Selama operasi berlangsung, Tim SAR gabungan berhasil mengamankan 11 paket jenazah, yang terdiri dari 10 paket body pack dan satu paket body part. Seluruh temuan tersebut kini telah berada di tangan tim ahli untuk proses lebih lanjut.
“Seluruh paket yang ditemukan telah dievakuasi dan diserahkan kepada Bidokkes Polda Sulawesi Selatan untuk proses identifikasi sesuai dengan prosedur yang berlaku,” lanjut Syafii.
Selain evakuasi korban, penemuan kotak hitam menjadi pencapaian krusial dalam operasi ini. Saat ini, perangkat tersebut telah diserahkan kepada Komite Nasional Keselamatan Transportasi (KNKT) guna mengungkap penyebab pasti kecelakaan nahas tersebut.

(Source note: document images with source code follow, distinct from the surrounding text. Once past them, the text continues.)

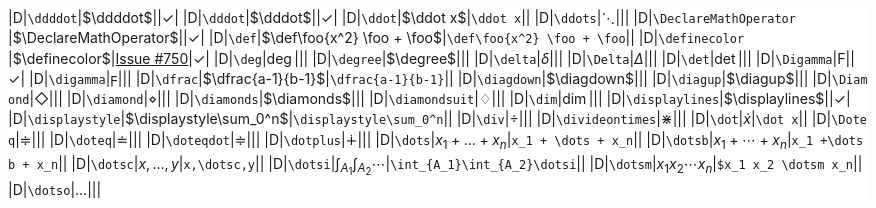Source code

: |D|`\ddddot`|$\ddddot$||✓|
|D|`\dddot`|$\dddot$||✓|
|D|`\ddot`|$\ddot x$|`\ddot x`||
|D|`\ddots`|$\ddots$|||
|D|`\DeclareMathOperator`|$\DeclareMathOperator$||✓|
|D|`\def`|$\def\foo{x^2} \foo + \foo$|`\def\foo{x^2} \foo + \foo`||
|D|`\definecolor`|$\definecolor$|[Issue #750](https://github.com/KaTeX/KaTeX/issues/750)|✓|
|D|`\deg`|$\deg$|||
|D|`\degree`|$\degree$|||
|D|`\delta`|$\delta$|||
|D|`\Delta`|$\Delta$|||
|D|`\det`|$\det$|||
|D|`\Digamma`|$\Digamma$||✓|
|D|`\digamma`|$\digamma$|||
|D|`\dfrac`|$\dfrac{a-1}{b-1}$|`\dfrac{a-1}{b-1}`||
|D|`\diagdown`|$\diagdown$|||
|D|`\diagup`|$\diagup$|||
|D|`\Diamond`|$\Diamond$|||
|D|`\diamond`|$\diamond$|||
|D|`\diamonds`|$\diamonds$|||
|D|`\diamondsuit`|$\diamondsuit$|||
|D|`\dim`|$\dim$|||
|D|`\displaylines`|$\displaylines$||✓|
|D|`\displaystyle`|$\displaystyle\sum_0^n$|`\displaystyle\sum_0^n`||
|D|`\div`|$\div$|||
|D|`\divideontimes`|$\divideontimes$|||
|D|`\dot`|$\dot x$|`\dot x`||
|D|`\Doteq`|$\Doteq$|||
|D|`\doteq`|$\doteq$|||
|D|`\doteqdot`|$\doteqdot$|||
|D|`\dotplus`|$\dotplus$|||
|D|`\dots`|$x_1 + \dots + x_n$|`x_1 + \dots + x_n`||
|D|`\dotsb`|$x_1 +\dotsb + x_n$|`x_1 +\dotsb + x_n`||
|D|`\dotsc`|$x,\dotsc,y$|`x,\dotsc,y`||
|D|`\dotsi`|$\int_{A_1}\int_{A_2}\dotsi$|`\int_{A_1}\int_{A_2}\dotsi`||
|D|`\dotsm`|$x_1 x_2 \dotsm x_n$|`$x_1 x_2 \dotsm x_n`||
|D|`\dotso`|$\dotso$|||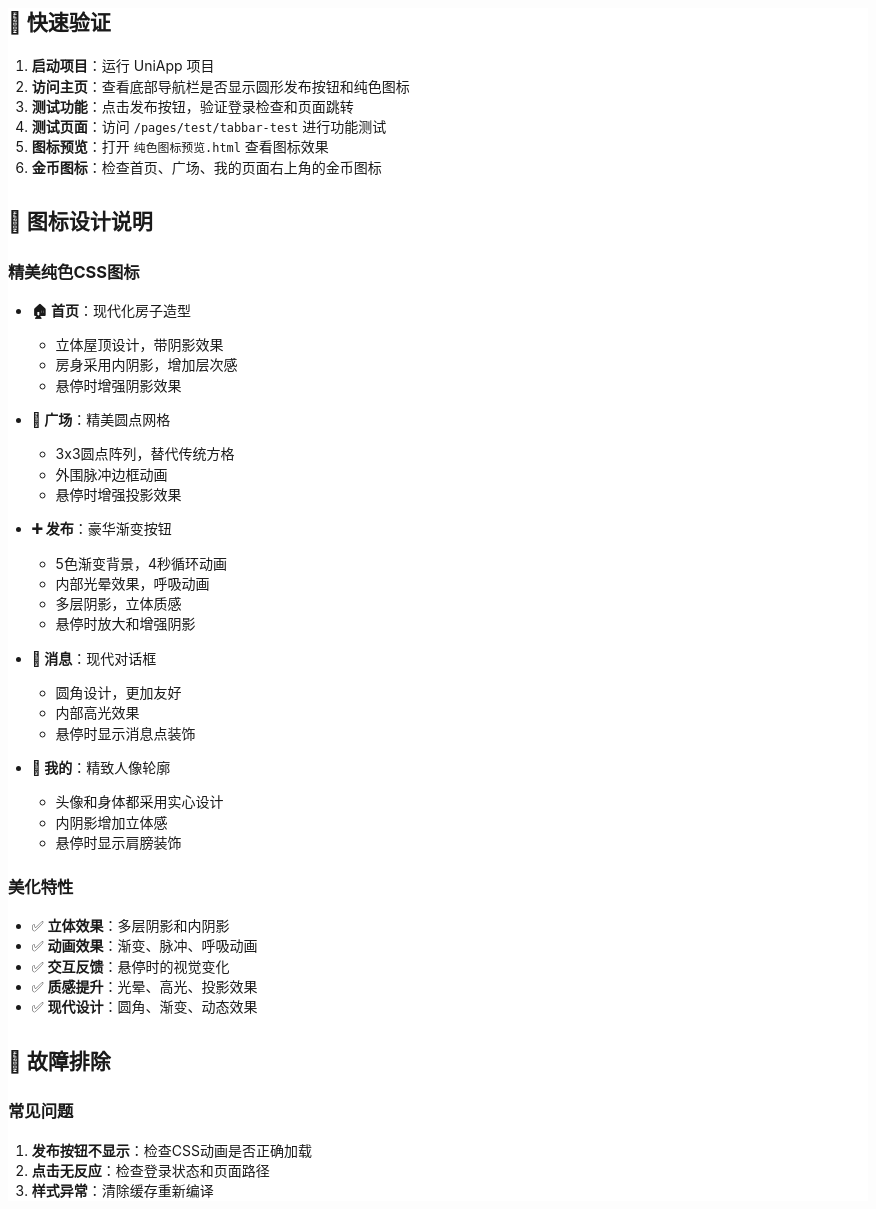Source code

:## 🚀 **快速验证**

1. **启动项目**：运行 UniApp 项目
2. **访问主页**：查看底部导航栏是否显示圆形发布按钮和纯色图标
3. **测试功能**：点击发布按钮，验证登录检查和页面跳转
4. **测试页面**：访问 `/pages/test/tabbar-test` 进行功能测试
5. **图标预览**：打开 `纯色图标预览.html` 查看图标效果
6. **金币图标**：检查首页、广场、我的页面右上角的金币图标

## 🎨 **图标设计说明**

### **精美纯色CSS图标**
- **🏠 首页**：现代化房子造型
  - 立体屋顶设计，带阴影效果
  - 房身采用内阴影，增加层次感
  - 悬停时增强阴影效果

- **🔲 广场**：精美圆点网格
  - 3x3圆点阵列，替代传统方格
  - 外围脉冲边框动画
  - 悬停时增强投影效果

- **➕ 发布**：豪华渐变按钮
  - 5色渐变背景，4秒循环动画
  - 内部光晕效果，呼吸动画
  - 多层阴影，立体质感
  - 悬停时放大和增强阴影

- **💬 消息**：现代对话框
  - 圆角设计，更加友好
  - 内部高光效果
  - 悬停时显示消息点装饰

- **👤 我的**：精致人像轮廓
  - 头像和身体都采用实心设计
  - 内阴影增加立体感
  - 悬停时显示肩膀装饰

### **美化特性**
- ✅ **立体效果**：多层阴影和内阴影
- ✅ **动画效果**：渐变、脉冲、呼吸动画
- ✅ **交互反馈**：悬停时的视觉变化
- ✅ **质感提升**：光晕、高光、投影效果
- ✅ **现代设计**：圆角、渐变、动态效果

## 🔧 **故障排除**

### **常见问题**
1. **发布按钮不显示**：检查CSS动画是否正确加载
2. **点击无反应**：检查登录状态和页面路径
3. **样式异常**：清除缓存重新编译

Meski status operasi telah ditutup per Jumat (23/1/2026), Basarnas menegaskan bahwa pihaknya tetap memantau hasil identifikasi tim forensik dan KNKT. Hal ini dilakukan untuk memastikan kesesuaian antara temuan di lapangan dengan data manifest penumpang.
Syafii menegaskan, jika di kemudian hari ditemukan ketidaksesuaian data identitas atau jumlah korban, pihaknya tidak menutup kemungkinan untuk membuka kembali jalur pencarian.
“Apabila nantinya hasil identifikasi menyatakan bahwa jumlah paket yang ditemukan tidak sesuai dengan data manifest, maka operasi SAR dapat dibuka kembali,” tegasnya.